A British BE2c aircraft brought down over German-held ground. The Royal Flying Corps pilot seems unhurt and is talking to a German officer while, behind, a number of Germans look on intently.

 

Reading, March 1917: ‘The Kaiser’s Own’ or British soldiers of German heritage await transfer to the Western Front. Eight Infantry Labour Companies (ILCs), of 500 men each, served overseas but behind the lines in the British Army.

 

Major William Renwick (centre) with the officers of 3rd ILC. Most of the officers attached to these labour companies were no longer fit for front-line service. Renwick had been shell-shocked in March 1916.

 

Winter 1916: as a punishment, a British prisoner is tied to a post and left out in the snow.
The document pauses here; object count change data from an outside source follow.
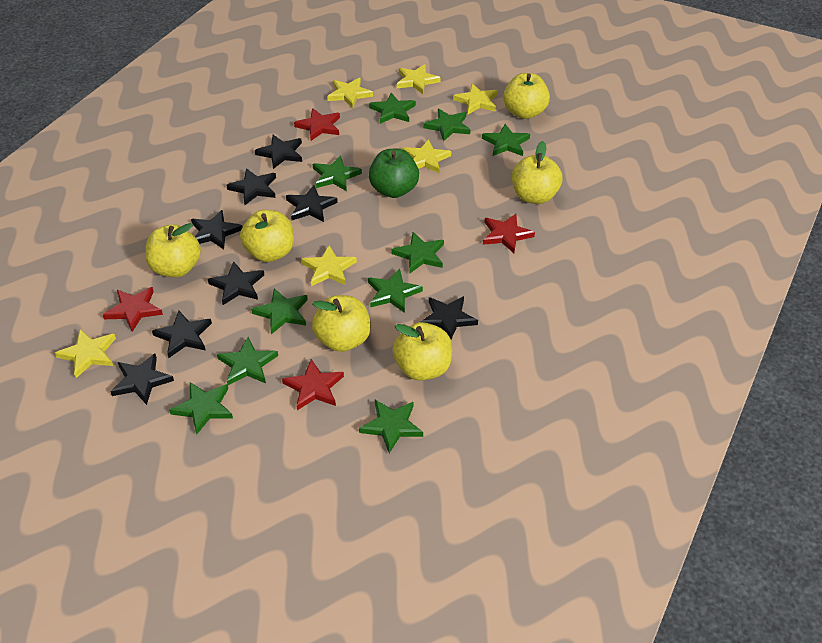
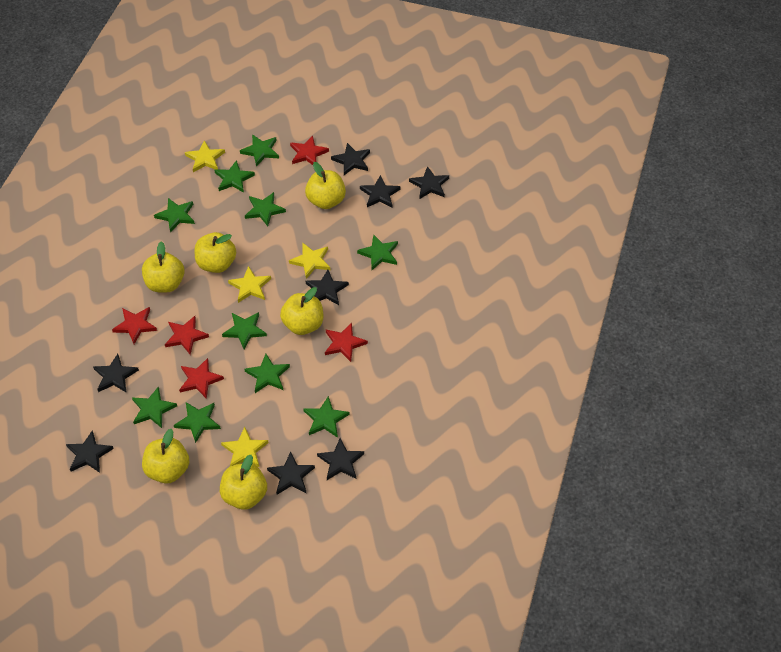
green apple: [369,149,419,198] = 1 -> none = 0
red star: [103,287,163,332] [282,359,344,410] [294,108,340,141] [483,214,535,253] = 4 -> [112,307,157,344] [165,316,209,355] [179,358,224,399] [290,135,329,165] [325,323,368,362] = 5
yellow star: [55,329,116,378] [301,245,357,286] [327,78,373,108] [397,64,441,94] [402,139,451,173] [453,84,498,114] = 6 -> [185,140,225,172] [221,427,269,468] [228,266,271,303] [289,243,330,279] = 4

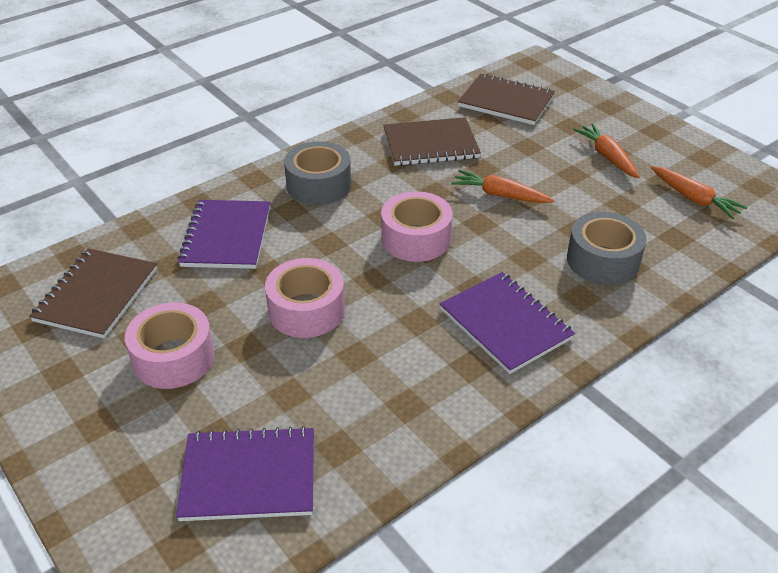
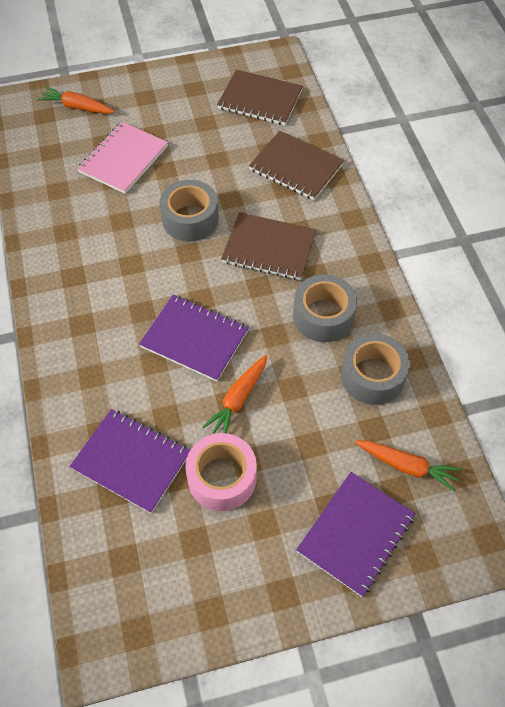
grey tape: [284,141,351,205] [567,212,646,285] = 2 -> [160,180,219,242] [293,274,357,342] [341,333,410,405] = 3
pink notebook: none = 0 -> [77,121,168,194] = 1
pink tape: [125,303,215,389] [265,258,345,338] [381,191,453,262] = 3 -> [185,433,257,511] = 1

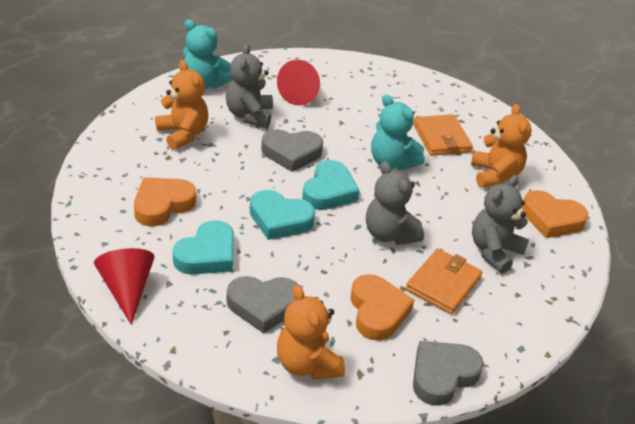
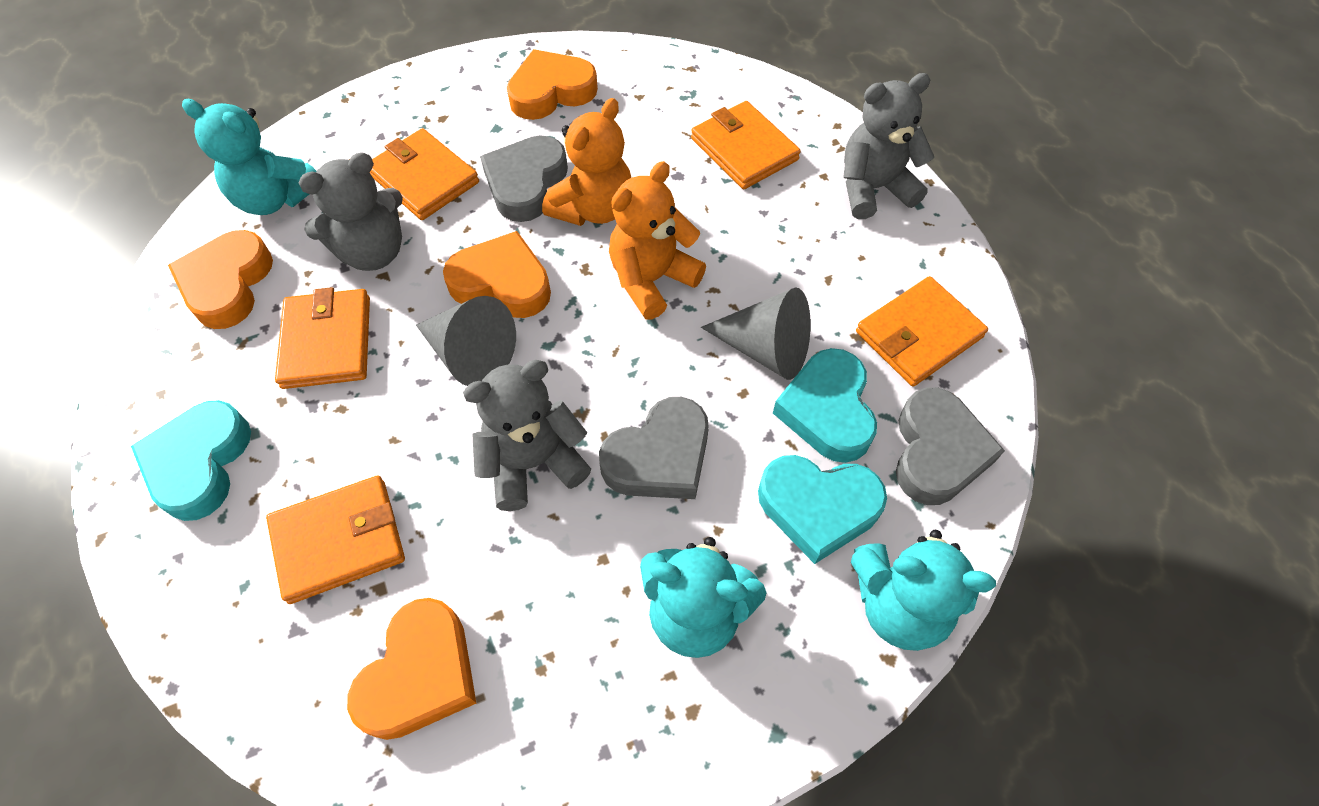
grey cone: none = 0 -> [416,296,516,386] [701,287,811,380] = 2
orange heart: [134,178,196,226] [350,274,414,341] [522,190,588,238] = 3 -> [168,230,273,329] [347,598,476,740] [443,231,551,318] [507,49,598,120] = 4
orange teddy bear: [155,60,208,150] [277,285,345,380] [471,104,531,188] = 3 -> [542,98,631,226] [609,161,706,320] = 2
orange wallet: [406,248,482,314] [413,114,473,156] = 2 -> [266,476,405,604] [275,287,370,389] [369,128,479,220] [691,101,801,189] [856,276,988,387] = 5
red cone: [94,248,154,325] [277,60,320,105] = 2 -> none = 0
turquoise teddy bear: [183,20,233,89] [371,94,424,170] = 2 -> [182,99,317,215] [640,537,767,658] [851,530,996,651] = 3

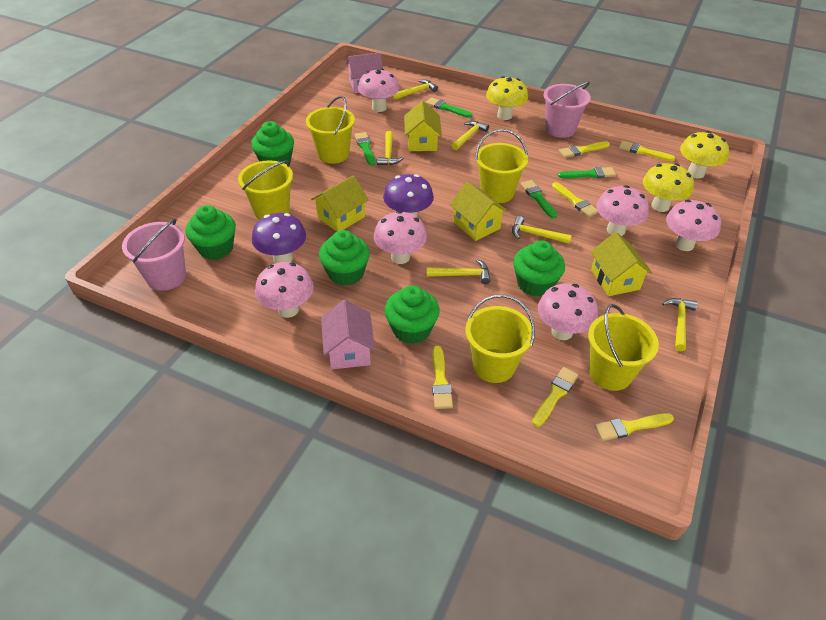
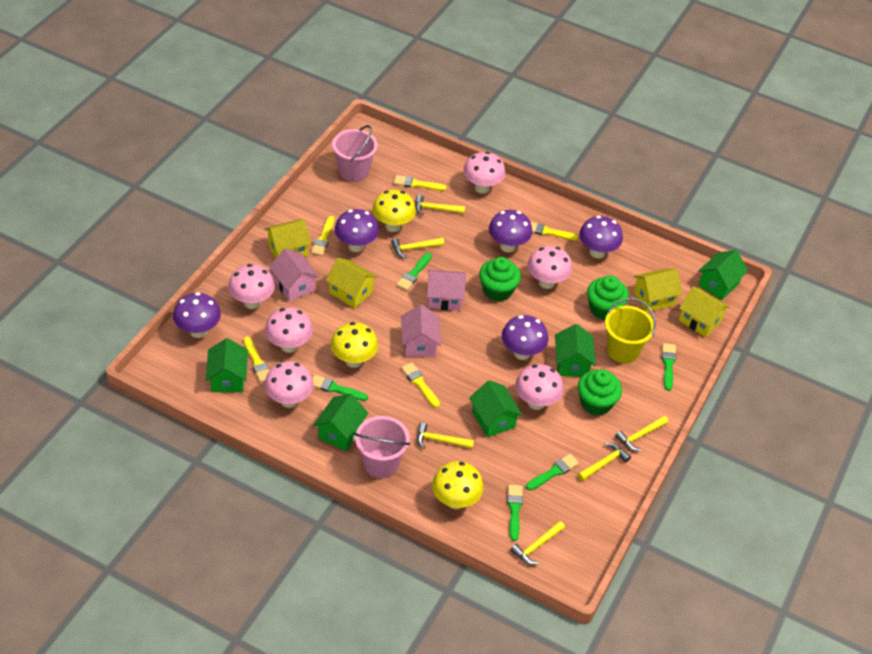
green brush: [355,132,375,166] [426,97,472,118] [520,180,557,218] [558,167,616,178] = 4 -> [313,375,368,401] [396,253,432,291] [507,485,523,541] [526,454,579,490] [662,343,676,391] = 5
green cupcake: [185,205,236,260] [251,121,294,165] [319,230,370,286] [385,285,440,344] [513,240,565,297] = 5 -> [479,257,521,301] [578,369,622,416] [587,276,629,320] = 3
green house: none = 0 -> [206,338,248,392] [313,393,369,451] [469,380,522,437] [555,324,596,377] [698,250,748,300] = 5
pink house: [321,300,375,369] [346,52,383,93] = 2 -> [269,248,319,302] [401,305,441,357] [427,270,466,310] = 3
purple mushroom: [252,213,306,263] [383,174,434,217] = 2 -> [173,292,221,338] [335,209,379,252] [489,210,532,252] [502,315,548,360] [579,216,623,259] = 5
yellow brush: [432,346,453,409] [532,367,579,427] [552,182,598,217] [559,141,610,158] [595,413,674,441] [619,141,675,161] = 6 -> [243,337,269,382] [311,216,334,256] [394,175,447,191] [401,362,440,408] [531,222,578,240] = 5
yellow bucket: [238,160,293,220] [306,96,355,164] [465,295,535,383] [475,129,528,203] [588,304,659,391] = 5 -> [605,298,656,364] = 1

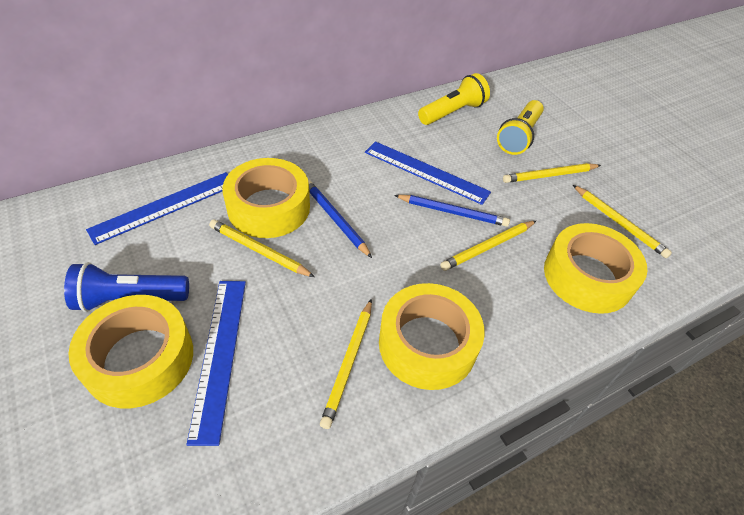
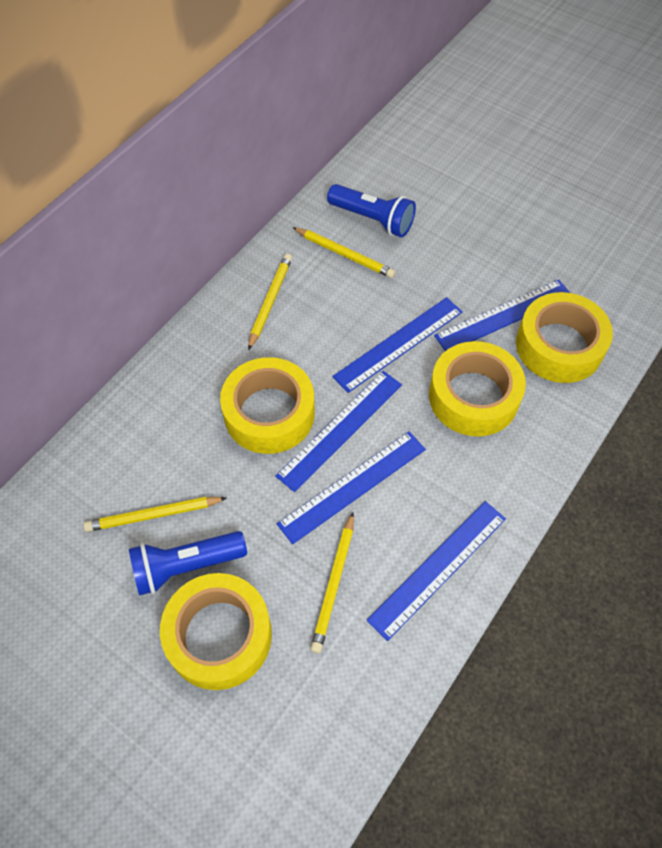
blue flashlight: [64,262,189,312] = 1 -> [129,531,247,596] [327,184,416,237] = 2
blue pencil: [308,180,372,258] [394,195,510,227] = 2 -> none = 0
blue ruler: [86,172,228,245] [186,281,246,446] [365,141,491,205] = 3 -> [275,371,402,492] [277,431,426,544] [332,297,463,393] [367,501,506,641] [434,280,570,351] = 5
yellow flashlight: [418,73,490,125] [497,100,544,155] = 2 -> none = 0
yellow pencil: [209,220,315,277] [320,299,372,429] [440,221,536,271] [503,163,601,183] [573,185,672,258] = 5 -> [83,497,226,532] [248,254,292,350] [292,227,395,278] [310,513,354,653] = 4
The photograph was taken on a secret camera owned by a sergeant in the Lincolnshire Regiment at Hesepe POW Camp.

 

The British employment of prisoners within twelve kilometres of the firing line caused outrage in Germany. The Germans demanded that prisoners should be no closer than 30 kilometres, a demand ignored by the British.

 

British prisoners labouring behind the lines in France. Although none are pictured carrying the artillery shells seen in the foreground, some POWs were employed in moving munitions, against international law.

 

A funeral at Doberitz camp presided over by Reverend Henry Williams. In the foreground are men of the Royal Naval Division. Many of these men were sent to work on the Russian Front in February 1917 as a German reprisal for the alleged ill-treatment of prisoners.

 

This postcard (the reverse of the picture above) was sent home by Able Seaman Cedric Ireland, who is probably one of the men in the foreground of the photograph. Ireland was sent to Russia where he would die in his comrades’ arms while working in atrocious sub-zero conditions.

 

An exceptionally rare photograph showing British POWs at work in the German support trenches on the Russian Front. These men are almost certainly among those sent to Mitau, where dozens died of cold and neglect.

 

German guards watch prisoners distribute Red Cross parcels. As the Allied blockade on Germany intensified, such parcels saved POWs from virtual starvation.